Vincent Lindon«Je ne peux plus supporter qu'on me pose ces questions»
AFP
17.1.2025
«C'est les films qui m'ont régénéré, pas les prix»: prix d'interprétation à Venise, Vincent Lindon vit, du haut de ses quarante ans de cinéma, une nouvelle jeunesse. Après le choc «Titane» (de Julia Ducournau, Palme d'or 2021), puis un rôle qu'il a aimé à s'en rendre «dingue» de douanier dans la série «D'argent et de sang», l'acteur sort mercredi «Jouer avec le feu».
AFP
17.01.2025, 08:27
17.01.2025, 10:12
Gregoire Galley
Il y incarne un cheminot confronté à la radicalisation de l'un de ses fils (Benjamin Voisin), attiré par l'extrême-droite violente, tandis que son frère (Stefan Crépon) suit de brillantes études.
Neuf ans après son prix à Cannes pour «La loi du marché» (de Stéphane Brizé), Lindon rejoint le club des acteurs sacrés dans les deux plus prestigieux festivals du monde, comme Javier Bardem ou Sean Penn. Retour pour l'AFP sur ce moment clé.
Vous dites parfois vous sentir comme «un imposteur». Qu'avez-vous ressenti en recevant le prix à Venise ?
«J'étais fou de joie, bouleversé, parce que ça fait le doublé (avec Cannes), donc ce n'est pas rien. J'ai été bouleversé et touché terriblement par (la présidente du jury) Isabelle Huppert parce que ce n'est tellement pas français (de récompenser un compatriote). J'étais très content pour (les réalisatrices) Delphine et Muriel Coulin. Ça rejaillit sur tous les gens dans le wagon principal, les acteurs, les metteurs en scène et les producteurs. C'est un travail commun.»
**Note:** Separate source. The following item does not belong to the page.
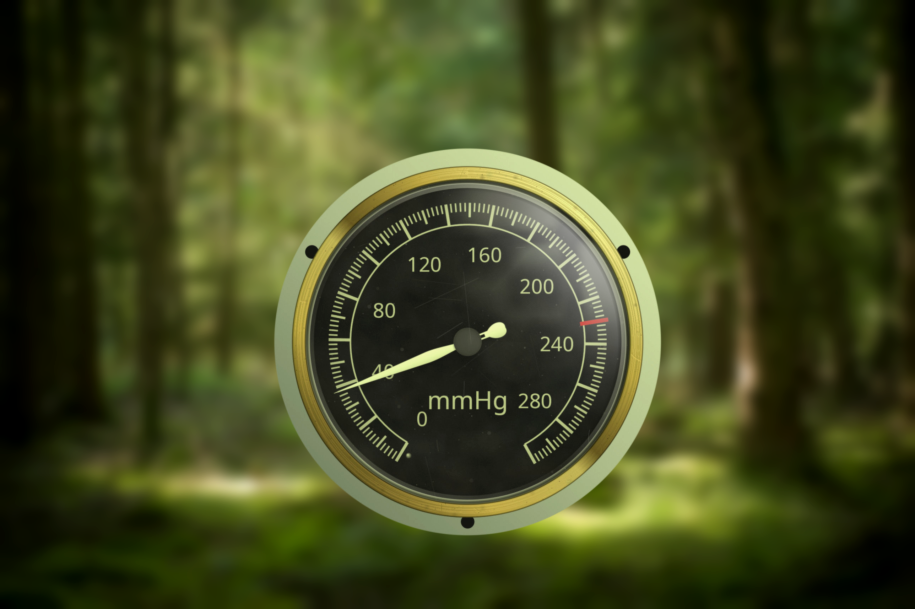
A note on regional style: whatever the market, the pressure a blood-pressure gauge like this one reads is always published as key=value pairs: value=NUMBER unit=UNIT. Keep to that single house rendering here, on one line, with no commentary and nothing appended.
value=38 unit=mmHg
Qu'avez-vous aimé dans ce tournage ?
«J'ai adoré qu'il y ait deux histoires. Pour moi, la plus importante, c'est la famille. Comment un père peut être démuni devant l'un de ses deux enfants alors qu'ils ont été élevés de la même manière ? Ils ont mangé les mêmes aliments, ont été habillés pareil, ont eu la même mère, le même père. Ils ont entendu les mêmes discussions à table. Pour moi, c'est ça l'inconditionnalité de l'amour. Comment fait-on pour aimer autant et de la même manière deux êtres aussi différents ?»
«La petite histoire, mais qui n'est pas rien, c'est cette radicalisation. (...) C'est le manque d'espérance. Quand on n'est pas occupé, on est en perte de tout, de confiance, d'amour. Le premier groupuscule qui s'intéresse à vous, qui vous considère, on le suit. On va chercher du réconfort qu'on n'a nulle part. On se fait enrôler. Tout ça m'a troublé et ramené à mon état de fils. Quand je vois toutes les conneries que j'ai pu faire et comment mes parents m'ont fait confiance... A mon état de père aussi. Mon personnage est fautif car il s'y prend trop tard. Il est d'autant plus bouleversant qu'il essaie de rattraper le temps perdu. Ça ne se rattrape pas."
Le film résonne aussi avec notre présent...
«C'est un film qui raconte notre regard. J'allais vous dire que c'est l'état de la France. Mais c'est l'état du monde. La façon dont on regarde sans réagir, avec désespoir, une jeunesse manquer d'espérance et s'aliéner dans le monde de la réaction, plutôt que le monde de la réflexion. Maintenant, il y a 72 millions de journalistes en France, 72 millions de commissaires de police. On ne lit pratiquement plus, on réagit sur quelque chose qu'on a lu en trois phrases sur un réseau social ! On est chez les fous.»
La culture a longtemps pensé avoir un rôle à jouer face à l'extrémisme. Et aujourd'hui ?
«Le monde de la culture s'est terriblement embourgeoisé et s'est incliné. (Les intellectuels) ne communiquent plus entre eux. Chacun écrit son livre, son pamphlet... En même temps, c'est ultra difficile pour eux de s'adresser à une génération dont la culture n'est plus la même, qui est sur des réseaux sociaux, avec des pensées toutes faites. Je ne peux plus supporter qu'on me pose ces questions parce que les autres n'y répondent pas. Avant, il y avait 900 artistes qui étaient engagés ! Des peintres, des musiciens, ce que vous voulez. Il n'y en a plus. Mais je ne suis pas du tout désespéré. (...) J'ai terriblement confiance dans les femmes et les hommes. A un moment, inconsciemment, tout le monde va se passer le mot. Ça ne sera plus supportable et les humains vont arrêter tout ça."